23 August 2007

"...a boot stamping on a human face - for ever."



"I Don't Remember"

Originally, Elvis Costello was to name his third album Emotional Fascism; when he chickened out and titled it Armed Forces instead, Greil Marcus called bullshit, noting that E.C. was onto something by directly suggesting in songs like "Goon Squad", "Green Shirt", "Chemistry Class", and, get this, "Two Little Hitlers", that fascism, a la Henri Bernard-Levi, had become the dominant political mode of the West: "If fascism now pervades our everyday lives and our interactions with each other, our whole understanding of social intercourse supports and ultimately affirms fascism. This makes it a more interesting and less fixed statement."

Peter Gabriel's "I Don't Remember" opens with the tell-tale lines "I got no means to show identification/I got no papers show you what I am", but where Costello can call his fears by name ("They'll never get to make a lampshade out of meeeeeeee..."), Gabriel is a tangle of confusion, paranoia, and recrimination. He is on the stool and under the hot lights, asked questions we never hear and he doesn't want to or cannot answer: "I don't remember/ I don't recall/ I have no memory of anything at all."

As with Costello, Gabriel's politics in the song are sexual; unlike Costello, whose thesis is the infiltration of the political into the realm of the sexual, Gabriel seems to believe that the two concepts are directly interchangeable. Interspersed between Orwellian imagery that has become shorthand for the twentieth century, hints surface: "I got empty heart and empty bed"; "With eyes on the sun and your mouth to the soda." When Gabriel's interrogator says "Tell me the truth, you've got nothing to fear," we hear both the secret policeman's voice and the woman's, offering the same hollow assurances and seeking similar ends. By this point Gabriel himself has moved from the selfless defiance of the first verse ("You'll have to take me just the way that you find me/What's gone is gone and I do not give a damn") to pleading confusion in the second ("I'm all mixed up/I got nothing to say"). Whether he remembers or not, whether or not there is even anything to remember in the first place, is immaterial; he's going to break sooner or later, and he's going to tell them what they want to hear.

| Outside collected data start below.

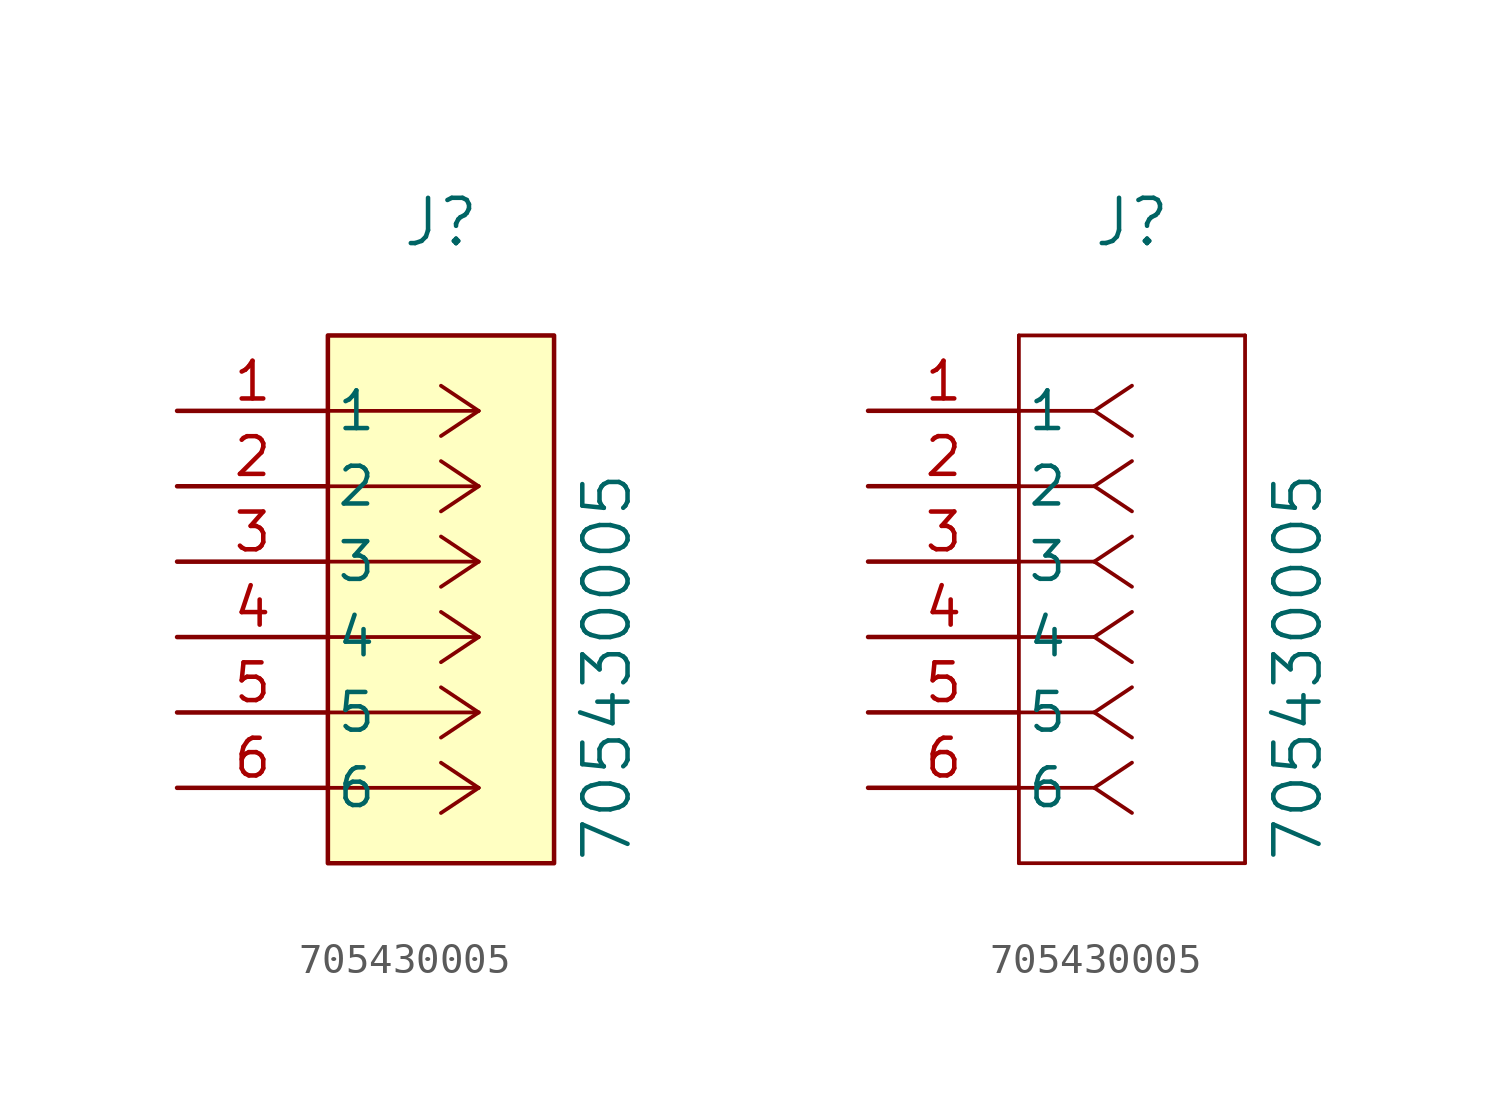
<source format=kicad_sym>
(kicad_symbol_lib
  (version 20241209)
  (generator "kicad_symbol_editor")
  (generator_version "9.0")
  (symbol "705430005"
    (pin_names
      (offset 0.254))
    (property "Reference" "J"
      (at 8.89 6.35 0)
      (effects (font (size 1.524 1.524))))
    (property "Value" "705430005"
      (at 14.478 -8.636 90)
      (effects (font (size 1.524 1.524))))
    (symbol "705430005_1_1"
      (rectangle (start 5.08 2.54) (end 12.7 -15.24) (stroke (width 0) (type solid)) (fill (type background)))
      (polyline (pts (xy 10.16 0) (xy 5.08 0)) (stroke (width 0.127) (type default)) (fill (type none)))
      (polyline (pts (xy 10.16 0) (xy 8.89 0.847)) (stroke (width 0.127) (type default)) (fill (type none)))
      (polyline (pts (xy 10.16 0) (xy 8.89 -0.847)) (stroke (width 0.127) (type default)) (fill (type none)))
      (polyline (pts (xy 10.16 -2.54) (xy 5.08 -2.54)) (stroke (width 0.127) (type default)) (fill (type none)))
      (polyline (pts (xy 10.16 -2.54) (xy 8.89 -1.693)) (stroke (width 0.127) (type default)) (fill (type none)))
      (polyline (pts (xy 10.16 -2.54) (xy 8.89 -3.387)) (stroke (width 0.127) (type default)) (fill (type none)))
      (polyline (pts (xy 10.16 -5.08) (xy 5.08 -5.08)) (stroke (width 0.127) (type default)) (fill (type none)))
      (polyline (pts (xy 10.16 -5.08) (xy 8.89 -4.233)) (stroke (width 0.127) (type default)) (fill (type none)))
      (polyline (pts (xy 10.16 -5.08) (xy 8.89 -5.927)) (stroke (width 0.127) (type default)) (fill (type none)))
      (polyline (pts (xy 10.16 -7.62) (xy 5.08 -7.62)) (stroke (width 0.127) (type default)) (fill (type none)))
      (polyline (pts (xy 10.16 -7.62) (xy 8.89 -6.773)) (stroke (width 0.127) (type default)) (fill (type none)))
      (polyline (pts (xy 10.16 -7.62) (xy 8.89 -8.467)) (stroke (width 0.127) (type default)) (fill (type none)))
      (polyline (pts (xy 10.16 -10.16) (xy 5.08 -10.16)) (stroke (width 0.127) (type default)) (fill (type none)))
      (polyline (pts (xy 10.16 -10.16) (xy 8.89 -9.313)) (stroke (width 0.127) (type default)) (fill (type none)))
      (polyline (pts (xy 10.16 -10.16) (xy 8.89 -11.007)) (stroke (width 0.127) (type default)) (fill (type none)))
      (polyline (pts (xy 10.16 -12.7) (xy 5.08 -12.7)) (stroke (width 0.127) (type default)) (fill (type none)))
      (polyline (pts (xy 10.16 -12.7) (xy 8.89 -11.853)) (stroke (width 0.127) (type default)) (fill (type none)))
      (polyline (pts (xy 10.16 -12.7) (xy 8.89 -13.547)) (stroke (width 0.127) (type default)) (fill (type none)))
      (pin unspecified line (at 0 0 0) (length 5.08) (name "1" (effects (font (size 1.27 1.27)))) (number "1" (effects (font (size 1.27 1.27)))))
      (pin unspecified line (at 0 -2.54 0) (length 5.08) (name "2" (effects (font (size 1.27 1.27)))) (number "2" (effects (font (size 1.27 1.27)))))
      (pin unspecified line (at 0 -5.08 0) (length 5.08) (name "3" (effects (font (size 1.27 1.27)))) (number "3" (effects (font (size 1.27 1.27)))))
      (pin unspecified line (at 0 -7.62 0) (length 5.08) (name "4" (effects (font (size 1.27 1.27)))) (number "4" (effects (font (size 1.27 1.27)))))
      (pin unspecified line (at 0 -10.16 0) (length 5.08) (name "5" (effects (font (size 1.27 1.27)))) (number "5" (effects (font (size 1.27 1.27)))))
      (pin unspecified line (at 0 -12.7 0) (length 5.08) (name "6" (effects (font (size 1.27 1.27)))) (number "6" (effects (font (size 1.27 1.27))))))
    (symbol "705430005_1_2"
      (polyline (pts (xy 5.08 2.54) (xy 5.08 -15.24)) (stroke (width 0.127) (type default)) (fill (type none)))
      (polyline (pts (xy 5.08 -15.24) (xy 12.7 -15.24)) (stroke (width 0.127) (type default)) (fill (type none)))
      (polyline (pts (xy 7.62 0) (xy 5.08 0)) (stroke (width 0.127) (type default)) (fill (type none)))
      (polyline (pts (xy 7.62 0) (xy 8.89 0.847)) (stroke (width 0.127) (type default)) (fill (type none)))
      (polyline (pts (xy 7.62 0) (xy 8.89 -0.847)) (stroke (width 0.127) (type default)) (fill (type none)))
      (polyline (pts (xy 7.62 -2.54) (xy 5.08 -2.54)) (stroke (width 0.127) (type default)) (fill (type none)))
      (polyline (pts (xy 7.62 -2.54) (xy 8.89 -1.693)) (stroke (width 0.127) (type default)) (fill (type none)))
      (polyline (pts (xy 7.62 -2.54) (xy 8.89 -3.387)) (stroke (width 0.127) (type default)) (fill (type none)))
      (polyline (pts (xy 7.62 -5.08) (xy 5.08 -5.08)) (stroke (width 0.127) (type default)) (fill (type none)))
      (polyline (pts (xy 7.62 -5.08) (xy 8.89 -4.233)) (stroke (width 0.127) (type default)) (fill (type none)))
      (polyline (pts (xy 7.62 -5.08) (xy 8.89 -5.927)) (stroke (width 0.127) (type default)) (fill (type none)))
      (polyline (pts (xy 7.62 -7.62) (xy 5.08 -7.62)) (stroke (width 0.127) (type default)) (fill (type none)))
      (polyline (pts (xy 7.62 -7.62) (xy 8.89 -6.773)) (stroke (width 0.127) (type default)) (fill (type none)))
      (polyline (pts (xy 7.62 -7.62) (xy 8.89 -8.467)) (stroke (width 0.127) (type default)) (fill (type none)))
      (polyline (pts (xy 7.62 -10.16) (xy 5.08 -10.16)) (stroke (width 0.127) (type default)) (fill (type none)))
      (polyline (pts (xy 7.62 -10.16) (xy 8.89 -9.313)) (stroke (width 0.127) (type default)) (fill (type none)))
      (polyline (pts (xy 7.62 -10.16) (xy 8.89 -11.007)) (stroke (width 0.127) (type default)) (fill (type none)))
      (polyline (pts (xy 7.62 -12.7) (xy 5.08 -12.7)) (stroke (width 0.127) (type default)) (fill (type none)))
      (polyline (pts (xy 7.62 -12.7) (xy 8.89 -11.853)) (stroke (width 0.127) (type default)) (fill (type none)))
      (polyline (pts (xy 7.62 -12.7) (xy 8.89 -13.547)) (stroke (width 0.127) (type default)) (fill (type none)))
      (polyline (pts (xy 12.7 2.54) (xy 5.08 2.54)) (stroke (width 0.127) (type default)) (fill (type none)))
      (polyline (pts (xy 12.7 -15.24) (xy 12.7 2.54)) (stroke (width 0.127) (type default)) (fill (type none)))
      (pin unspecified line (at 0 0 0) (length 5.08) (name "1" (effects (font (size 1.27 1.27)))) (number "1" (effects (font (size 1.27 1.27)))))
      (pin unspecified line (at 0 -2.54 0) (length 5.08) (name "2" (effects (font (size 1.27 1.27)))) (number "2" (effects (font (size 1.27 1.27)))))
      (pin unspecified line (at 0 -5.08 0) (length 5.08) (name "3" (effects (font (size 1.27 1.27)))) (number "3" (effects (font (size 1.27 1.27)))))
      (pin unspecified line (at 0 -7.62 0) (length 5.08) (name "4" (effects (font (size 1.27 1.27)))) (number "4" (effects (font (size 1.27 1.27)))))
      (pin unspecified line (at 0 -10.16 0) (length 5.08) (name "5" (effects (font (size 1.27 1.27)))) (number "5" (effects (font (size 1.27 1.27)))))
      (pin unspecified line (at 0 -12.7 0) (length 5.08) (name "6" (effects (font (size 1.27 1.27)))) (number "6" (effects (font (size 1.27 1.27))))))))
</source>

In the August 13th edition of The New Yorker, Jane Mayer wrote extensively about the programs implemented by the CIA in the wake of 9/11 to detain and interrogate suspected terrorists abroad ("The Black Sites"). According to Ms. Mayer's article, the interrogation regimen that was utilized in Afghanistan, Iraq, and other locations, was developed by a group of behavioral psychologists who had worked on the Special Forces' SERE program - an acronym standing for Survival, Evasion, Resistance, and Escape. SERE was designed to teach soldiers how to cope with the treatment they might receive if captured by a "torture regime"; the CIA essentially focused on perfecting the methods SERE training was created to resist. Steve Kleinman, a retired Air Force colonel who specialized in interrogation, elaborates:
It starts with isolation. Then they eliminate the prisoners’ ability to forecast the future—when their next meal is, when they can go to the bathroom. It creates dread and dependency. It was the K.G.B. model. But the K.G.B. used it to get people who had turned against the state to confess falsely. The K.G.B. wasn’t after intelligence.
Col. Kleinman's comments above suggest he believes that by adopting the KGB's old interrogation techniques, our government is somehow missing the point. Perhaps, though, the truth doesn't matter anymore; it's the idea of confession, of self-incrimination that really counts. After all, the more intelligence, specious or not, that the CIA can claim to have extracted by its methods, the more justification there is to continue employing them. The mechanisms of torture are thereby self-perpetuating; they are not means to an end, but an end unto themselves - intended, like the accompanying War on Terror, to become a permanent feature of the 21st century.

For Elvis Costello and Peter Gabriel, none of this is remotely surprising: the doctors supervising torture, the secret prisons, the false confessions. Fascism never really went away, it was just silently absorbed into human consciousness, ripping open new seams of possibility and obliterating boundaries of conduct that can never be re-established. It has permeated every layer of our society, and if Costello and Gabriel are to be believed, even crept into our beds.

Asked once to compare the explicit politics of Woody Guthrie's music with the implicit politics of Elvis Costello's, Greil Marcus replied that

Woody Guthrie had a sign on his guitar that said 'this machine kills fascists.' That's just the kind of connection between music and politics that I'm arguing against. It wasn't a machine and it didn't kill fascists. It made Woody Guthrie and the people who listened to him feel noble. I'm not saying that he wasn't against fascism but to say that you could defeat it by singing songs is not helpful in the war against fascism...

Woody Guthrie says 'sing my songs and defeat fascism.' Elvis Costello says 'fascism exists- look around you.' Is that a stronger political statement? I don't know. It doesn't tell you what to do or promise any results. It's a stronger statement but I don't know if it's a stronger political statement.